» **Task brief**
Write out the data word for word, taking care that no picture is carried over.

» **Available data**

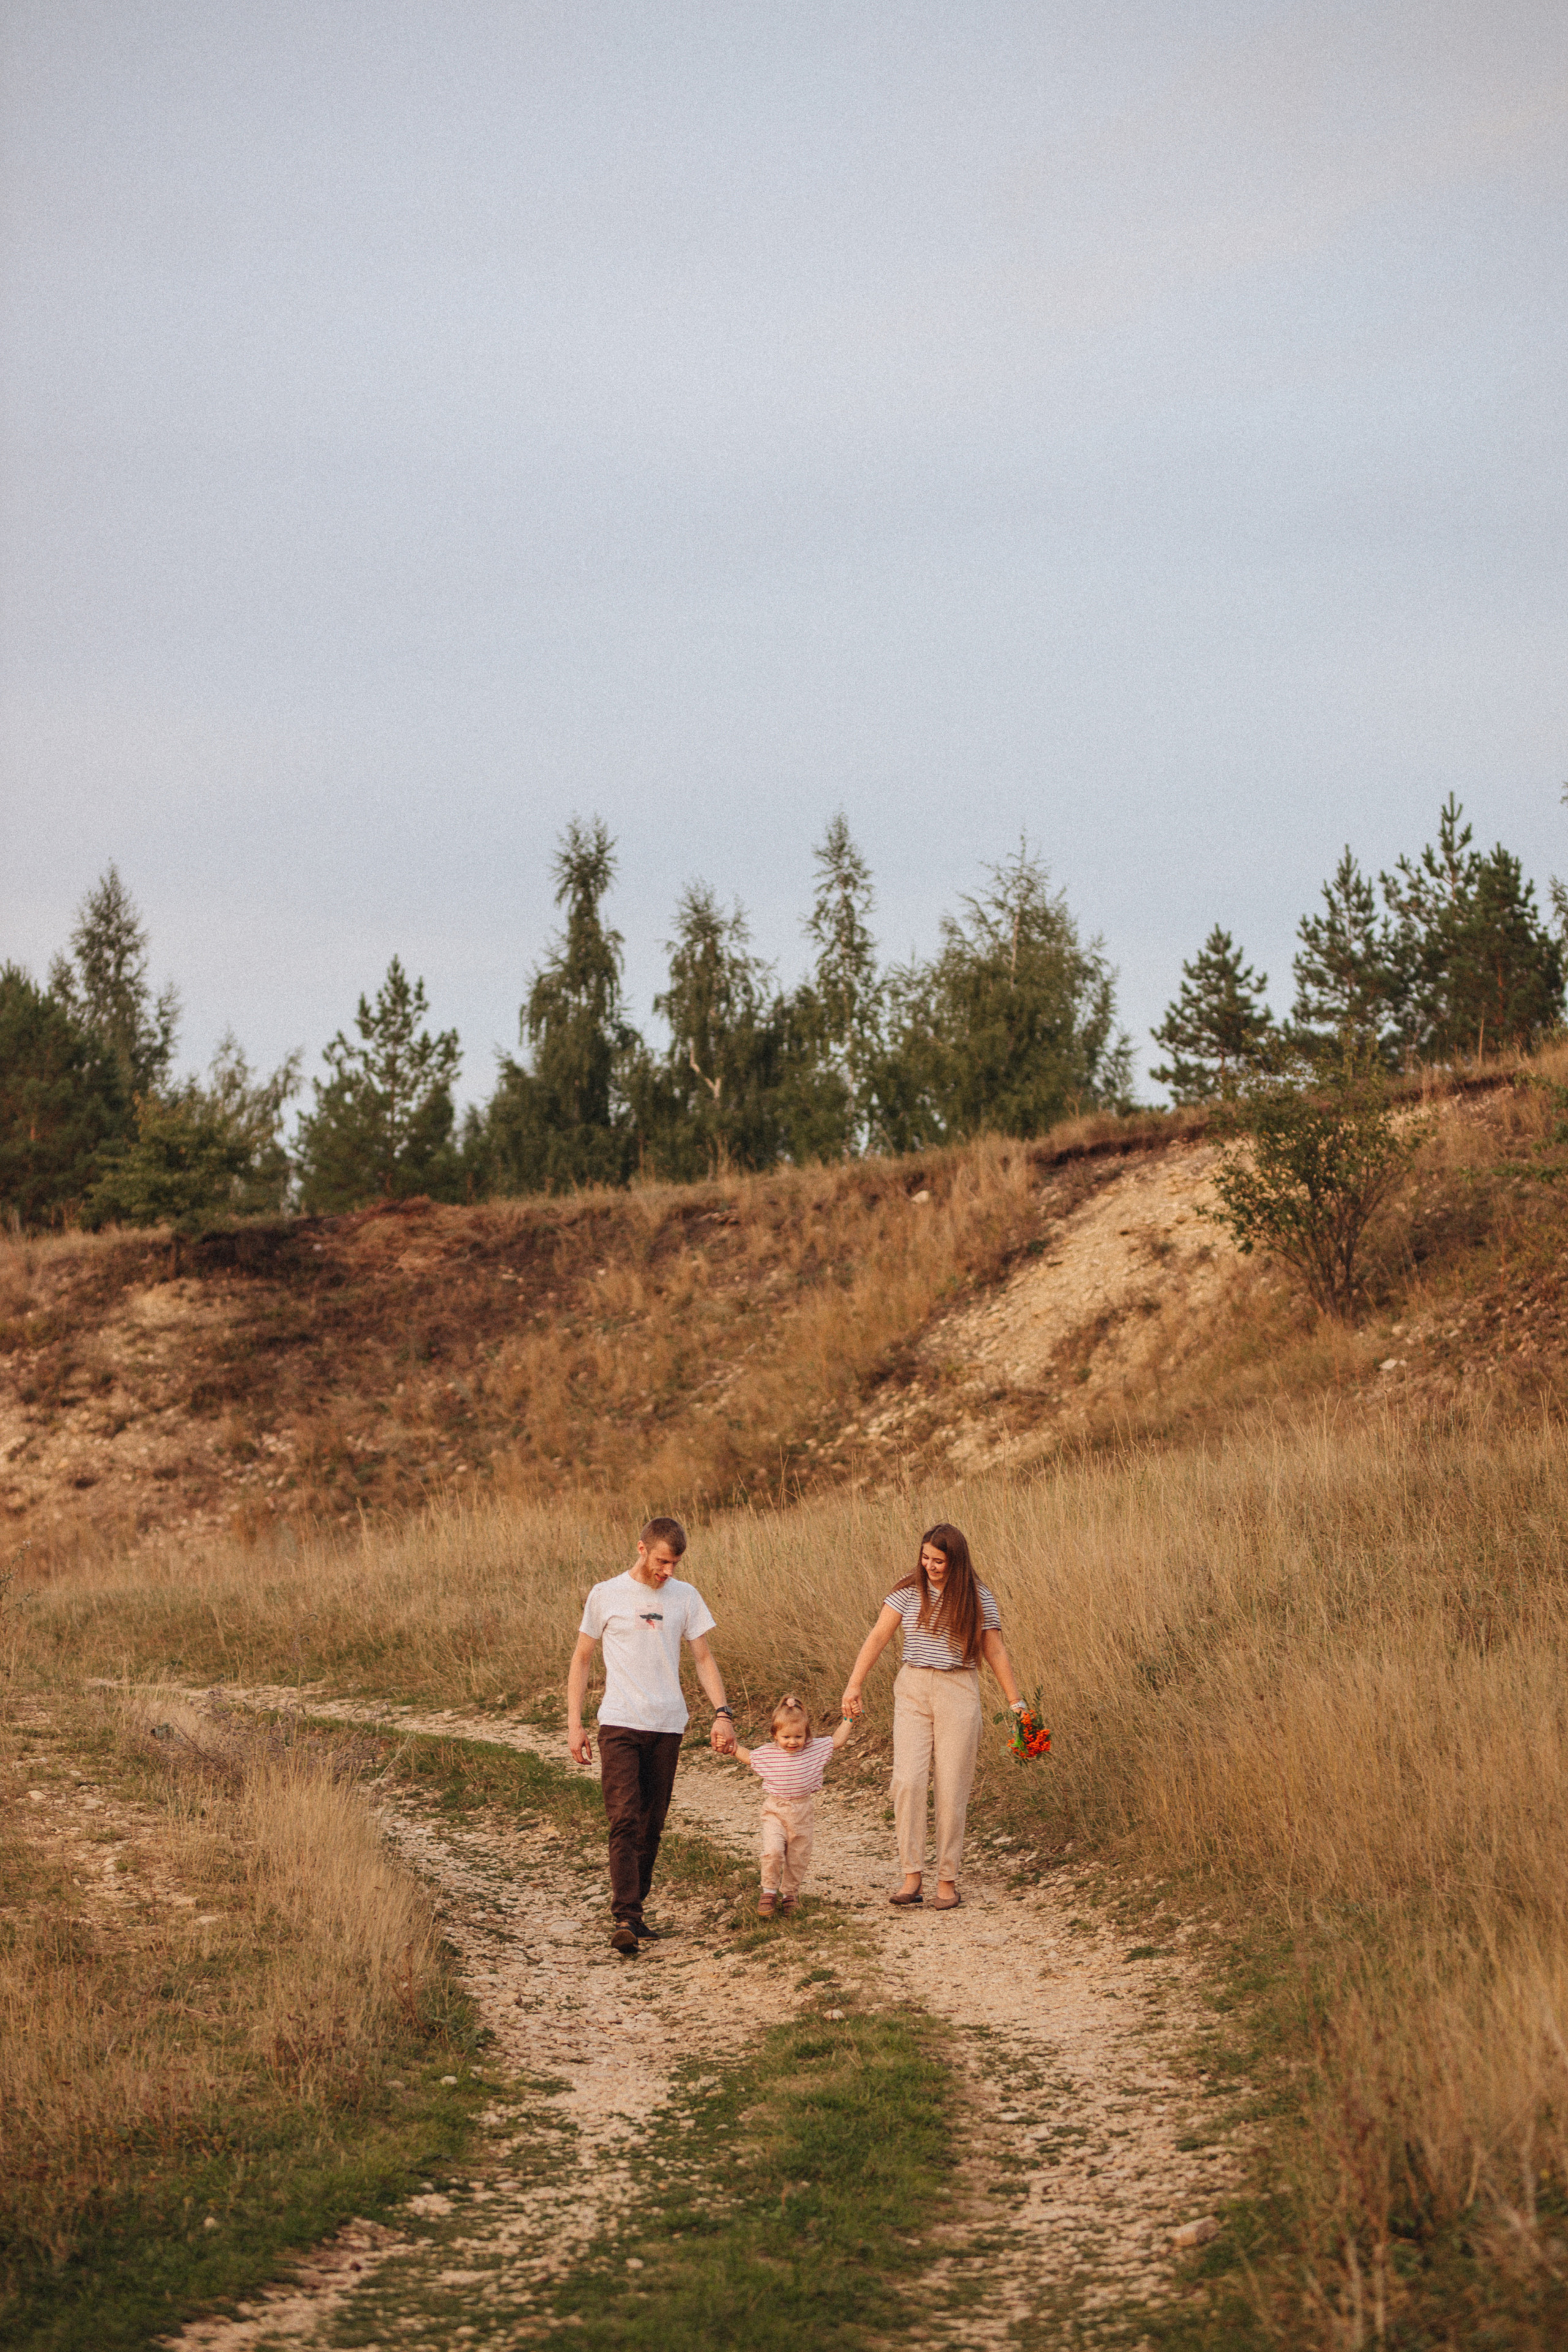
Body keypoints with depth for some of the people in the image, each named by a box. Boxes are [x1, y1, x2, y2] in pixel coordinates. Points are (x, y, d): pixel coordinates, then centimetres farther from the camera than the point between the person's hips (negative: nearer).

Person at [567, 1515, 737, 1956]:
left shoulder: (686, 1597, 7)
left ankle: (635, 1910, 17)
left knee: (651, 1825, 6)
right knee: (624, 1821, -13)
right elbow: (581, 1659, 8)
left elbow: (703, 1658, 11)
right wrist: (573, 1723, 2)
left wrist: (722, 1713, -2)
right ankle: (625, 1919, -19)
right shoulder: (606, 1595, 1)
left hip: (667, 1726, 3)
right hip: (620, 1724, -3)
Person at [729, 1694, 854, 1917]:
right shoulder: (767, 1754, -2)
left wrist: (848, 1721, 5)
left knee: (798, 1858, 8)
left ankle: (789, 1895, 27)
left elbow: (836, 1741, 8)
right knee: (773, 1851, -19)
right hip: (775, 1812, -2)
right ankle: (769, 1892, -1)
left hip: (803, 1814, 2)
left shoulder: (815, 1750, -2)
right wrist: (732, 1746, 7)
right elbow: (747, 1756, 17)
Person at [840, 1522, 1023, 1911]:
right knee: (908, 1781, -9)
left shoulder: (978, 1599, 0)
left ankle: (948, 1880, 6)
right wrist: (853, 1685, -8)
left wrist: (1015, 1702, 4)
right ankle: (912, 1875, -5)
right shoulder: (908, 1593, 2)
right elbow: (877, 1638, 0)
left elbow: (995, 1652, 5)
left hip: (959, 1693, -1)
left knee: (952, 1788, -1)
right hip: (913, 1690, 1)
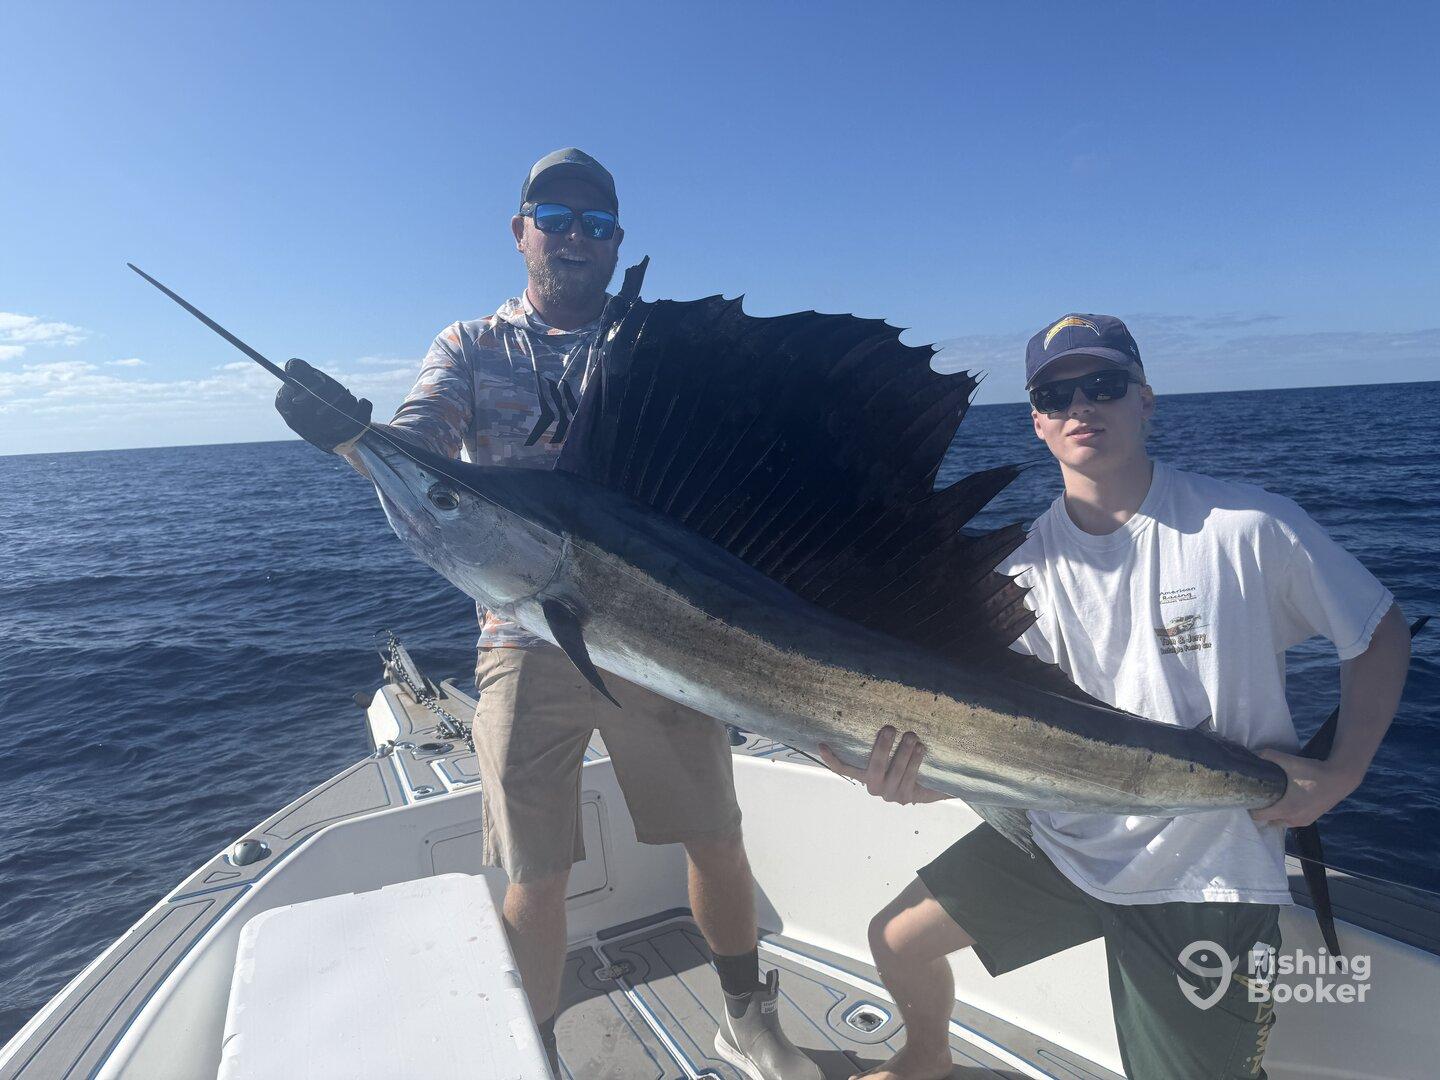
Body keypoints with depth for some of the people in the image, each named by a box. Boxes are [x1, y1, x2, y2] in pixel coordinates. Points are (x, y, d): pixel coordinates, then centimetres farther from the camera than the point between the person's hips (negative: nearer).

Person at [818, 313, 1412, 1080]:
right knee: (898, 937, 7)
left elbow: (1382, 635, 0)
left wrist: (1340, 774, -11)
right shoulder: (1025, 570, -6)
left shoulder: (1246, 526, -14)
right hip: (1066, 838, 3)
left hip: (1205, 874, -2)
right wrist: (911, 776, -30)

» **Exercise result**
Body keypoints with depth for some of the people in the image, each named by a box. Boxes are [x1, y1, x2, y2] in pixel coordinates. Points are (x, y, d): pixel coordinates, then centimetres farther from the camera than the point between the person's hips (negative: nearer).

Person at [567, 1515, 737, 1956]:
left shoulder: (686, 1597, 7)
left ankle: (635, 1910, 17)
left knee: (651, 1825, 6)
right knee: (624, 1821, -13)
right elbow: (581, 1659, 8)
left elbow: (703, 1658, 11)
right wrist: (573, 1723, 2)
left wrist: (722, 1713, -2)
right ankle: (625, 1919, -19)
right shoulder: (606, 1595, 1)
left hip: (667, 1726, 3)
right hip: (620, 1724, -3)
Person at [729, 1694, 854, 1917]:
right shoulder: (767, 1754, -2)
left wrist: (848, 1721, 5)
left knee: (798, 1858, 8)
left ankle: (789, 1895, 27)
left elbow: (836, 1741, 8)
right knee: (773, 1851, -19)
right hip: (775, 1812, -2)
right ankle: (769, 1892, -1)
left hip: (803, 1814, 2)
left shoulder: (815, 1750, -2)
right wrist: (732, 1746, 7)
right elbow: (747, 1756, 17)
Person at [840, 1522, 1023, 1911]:
right knee: (908, 1781, -9)
left shoulder: (978, 1599, 0)
left ankle: (948, 1880, 6)
right wrist: (853, 1685, -8)
left wrist: (1015, 1702, 4)
right ankle: (912, 1875, -5)
right shoulder: (908, 1593, 2)
right elbow: (877, 1638, 0)
left elbow: (995, 1652, 5)
left hip: (959, 1693, -1)
left knee: (952, 1788, -1)
right hip: (913, 1690, 1)
Body keypoints with depth for some of the people in the image, each named by a box. Boxes are [x1, y1, x2, y2] in pixel coordinates. Points are (x, y, d): pixel coordinates, then centimetres farther from the camera than the point between the person's hips (negative: nearer).

Person at [818, 313, 1412, 1080]:
right knee: (898, 937, 7)
left elbow: (1382, 635, 0)
left wrist: (1340, 774, -11)
right shoulder: (1025, 570, -6)
left shoulder: (1246, 526, -14)
right hip: (1066, 838, 3)
left hip: (1205, 874, -2)
right wrist: (911, 776, -30)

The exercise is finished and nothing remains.